Parallel coaching on numerous GPUs is cutting-edge in deep studying. The open supply picture era algorithm Secure Diffusion was skilled on a cluster of 256 GPUs. Meta’s AI Analysis SuperCluster comprises greater than 24,000 NVIDIA H100 GPUs which are used to coach fashions comparable to Llama 3.
By utilizing a number of GPUs, machine studying specialists scale back the wall time of their coaching runs. Coaching Secure Diffusion took 150,000 GPU hours, or greater than 17 years. Parallel coaching decreased that to 25 days.
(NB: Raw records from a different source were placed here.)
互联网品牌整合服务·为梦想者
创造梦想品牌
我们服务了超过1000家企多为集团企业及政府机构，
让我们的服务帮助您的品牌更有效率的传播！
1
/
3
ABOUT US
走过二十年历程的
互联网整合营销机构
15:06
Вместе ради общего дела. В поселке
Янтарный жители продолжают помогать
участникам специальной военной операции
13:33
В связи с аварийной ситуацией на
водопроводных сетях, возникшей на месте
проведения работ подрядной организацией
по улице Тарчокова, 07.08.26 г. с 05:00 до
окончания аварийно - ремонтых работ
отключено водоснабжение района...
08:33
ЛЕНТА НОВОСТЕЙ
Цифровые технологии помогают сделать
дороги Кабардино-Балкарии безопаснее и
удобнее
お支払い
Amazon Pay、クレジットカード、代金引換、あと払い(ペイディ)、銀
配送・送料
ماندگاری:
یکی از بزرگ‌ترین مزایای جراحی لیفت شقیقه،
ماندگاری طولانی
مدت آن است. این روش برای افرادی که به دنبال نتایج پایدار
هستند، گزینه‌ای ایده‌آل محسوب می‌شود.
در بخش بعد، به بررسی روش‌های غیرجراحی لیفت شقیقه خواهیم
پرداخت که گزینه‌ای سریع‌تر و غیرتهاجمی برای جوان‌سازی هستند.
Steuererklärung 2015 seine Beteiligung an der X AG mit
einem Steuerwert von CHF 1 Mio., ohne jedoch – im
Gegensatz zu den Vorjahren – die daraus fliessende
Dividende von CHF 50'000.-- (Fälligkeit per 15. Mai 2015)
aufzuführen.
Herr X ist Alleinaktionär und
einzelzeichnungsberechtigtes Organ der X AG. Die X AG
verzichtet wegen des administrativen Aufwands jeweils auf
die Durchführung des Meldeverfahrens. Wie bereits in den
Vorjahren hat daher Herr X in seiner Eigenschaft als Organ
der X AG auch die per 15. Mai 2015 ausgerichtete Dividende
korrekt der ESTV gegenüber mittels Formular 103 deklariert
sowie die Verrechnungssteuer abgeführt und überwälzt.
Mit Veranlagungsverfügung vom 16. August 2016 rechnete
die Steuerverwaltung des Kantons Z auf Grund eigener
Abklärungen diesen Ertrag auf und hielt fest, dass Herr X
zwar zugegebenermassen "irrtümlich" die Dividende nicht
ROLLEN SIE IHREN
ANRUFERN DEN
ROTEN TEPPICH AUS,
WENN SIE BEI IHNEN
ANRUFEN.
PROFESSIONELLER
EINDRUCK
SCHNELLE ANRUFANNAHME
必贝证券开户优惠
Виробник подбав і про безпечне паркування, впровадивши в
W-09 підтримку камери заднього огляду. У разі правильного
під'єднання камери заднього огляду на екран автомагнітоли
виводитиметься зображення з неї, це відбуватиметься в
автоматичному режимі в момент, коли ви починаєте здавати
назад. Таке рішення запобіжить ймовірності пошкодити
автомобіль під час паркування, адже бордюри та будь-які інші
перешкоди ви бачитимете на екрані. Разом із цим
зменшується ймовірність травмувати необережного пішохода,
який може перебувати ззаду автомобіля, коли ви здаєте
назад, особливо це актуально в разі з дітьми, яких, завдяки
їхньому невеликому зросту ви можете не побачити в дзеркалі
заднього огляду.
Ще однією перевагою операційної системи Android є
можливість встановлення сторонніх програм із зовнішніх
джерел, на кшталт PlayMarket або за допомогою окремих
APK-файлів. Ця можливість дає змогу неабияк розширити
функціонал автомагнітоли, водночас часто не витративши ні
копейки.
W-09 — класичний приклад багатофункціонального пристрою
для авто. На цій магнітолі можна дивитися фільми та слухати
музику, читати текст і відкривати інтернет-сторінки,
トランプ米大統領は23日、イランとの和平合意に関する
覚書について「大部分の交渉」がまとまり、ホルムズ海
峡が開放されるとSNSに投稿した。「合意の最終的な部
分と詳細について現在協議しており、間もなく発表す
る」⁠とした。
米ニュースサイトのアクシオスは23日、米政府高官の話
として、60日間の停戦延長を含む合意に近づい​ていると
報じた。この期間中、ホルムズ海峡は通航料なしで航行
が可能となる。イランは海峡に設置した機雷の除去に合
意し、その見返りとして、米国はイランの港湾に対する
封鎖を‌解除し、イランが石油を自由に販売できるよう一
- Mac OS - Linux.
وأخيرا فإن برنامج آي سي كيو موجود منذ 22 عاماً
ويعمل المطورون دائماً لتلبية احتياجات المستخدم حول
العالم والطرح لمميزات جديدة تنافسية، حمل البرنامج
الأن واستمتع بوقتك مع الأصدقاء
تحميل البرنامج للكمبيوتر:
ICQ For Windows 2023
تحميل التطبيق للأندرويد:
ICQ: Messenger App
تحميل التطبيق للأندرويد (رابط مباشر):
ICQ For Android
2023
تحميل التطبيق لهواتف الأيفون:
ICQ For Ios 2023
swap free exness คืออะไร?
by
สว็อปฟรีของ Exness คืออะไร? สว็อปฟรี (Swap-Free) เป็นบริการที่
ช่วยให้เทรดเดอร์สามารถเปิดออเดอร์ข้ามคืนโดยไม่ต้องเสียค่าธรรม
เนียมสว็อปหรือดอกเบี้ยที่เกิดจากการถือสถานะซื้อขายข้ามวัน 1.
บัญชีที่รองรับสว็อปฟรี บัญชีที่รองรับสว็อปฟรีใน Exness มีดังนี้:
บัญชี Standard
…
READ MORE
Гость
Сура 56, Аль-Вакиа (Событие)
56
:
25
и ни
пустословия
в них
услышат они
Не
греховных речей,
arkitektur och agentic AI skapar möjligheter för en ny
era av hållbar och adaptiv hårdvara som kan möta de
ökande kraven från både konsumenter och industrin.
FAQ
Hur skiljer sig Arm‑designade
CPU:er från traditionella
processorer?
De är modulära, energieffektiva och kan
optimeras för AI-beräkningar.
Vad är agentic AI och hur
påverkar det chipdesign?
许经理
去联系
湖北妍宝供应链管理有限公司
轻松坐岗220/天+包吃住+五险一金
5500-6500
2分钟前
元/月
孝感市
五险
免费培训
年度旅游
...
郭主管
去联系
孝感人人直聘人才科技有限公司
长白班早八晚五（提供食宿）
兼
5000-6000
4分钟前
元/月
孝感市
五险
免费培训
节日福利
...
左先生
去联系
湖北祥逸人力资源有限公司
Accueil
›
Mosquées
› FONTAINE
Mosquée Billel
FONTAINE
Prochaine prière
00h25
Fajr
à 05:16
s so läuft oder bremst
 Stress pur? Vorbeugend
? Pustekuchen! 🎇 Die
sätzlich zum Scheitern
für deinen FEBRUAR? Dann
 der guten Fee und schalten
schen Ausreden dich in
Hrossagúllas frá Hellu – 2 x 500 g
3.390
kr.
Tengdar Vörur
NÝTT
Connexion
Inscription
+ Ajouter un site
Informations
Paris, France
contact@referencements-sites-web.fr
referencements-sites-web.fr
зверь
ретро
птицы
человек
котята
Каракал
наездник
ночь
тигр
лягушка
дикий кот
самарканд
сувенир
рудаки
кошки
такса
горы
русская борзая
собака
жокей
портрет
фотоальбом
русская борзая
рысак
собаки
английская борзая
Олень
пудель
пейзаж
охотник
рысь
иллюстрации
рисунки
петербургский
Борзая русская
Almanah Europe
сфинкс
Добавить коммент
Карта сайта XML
There are two kinds of parallel deep studying:
- Information parallelism, the place a big dataset is distributed throughout a number of GPUs.
- Mannequin parallelism, the place a deep studying mannequin that’s too giant to suit on a single GPU is distributed throughout a number of gadgets.
We’ll focus right here on information parallelism, as mannequin parallelism solely turns into related for very giant fashions past 500M parameters.
Past decreasing wall time, there may be an financial argument for parallel coaching: Cloud compute suppliers comparable to AWS provide single machines with as much as 16 GPUs. Parallel coaching can reap the benefits of all obtainable GPUs, and also you get extra worth in your cash.